Write out every record below exactly as it stands, leaving the pictures out.

Saved entries:
┄┄┄┄┄┄┄┄┄┄┄┄┄┄┄┄┄┄┄┄
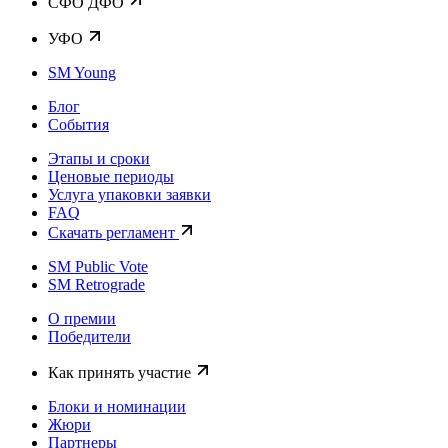
CФО ДФО
УФО
SM Young
Блог
События
Этапы и сроки
Ценовые периоды
Услуга упаковки заявки
FAQ
Скачать регламент
SM Public Vote
SM Retrograde
О премии
Победители
Как принять участие
Блоки и номинации
Жюри
Партнеры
┄┄┄┄┄┄┄┄┄┄┄┄┄┄┄┄┄┄┄┄
### Finished task
CФО ДФО
УФО
SM Young
Блог
События
Этапы и сроки
Ценовые периоды
Услуга упаковки заявки
FAQ
Скачать регламент
SM Public Vote
SM Retrograde
О премии
Победители
Как принять участие
Блоки и номинации
Жюри
Партнеры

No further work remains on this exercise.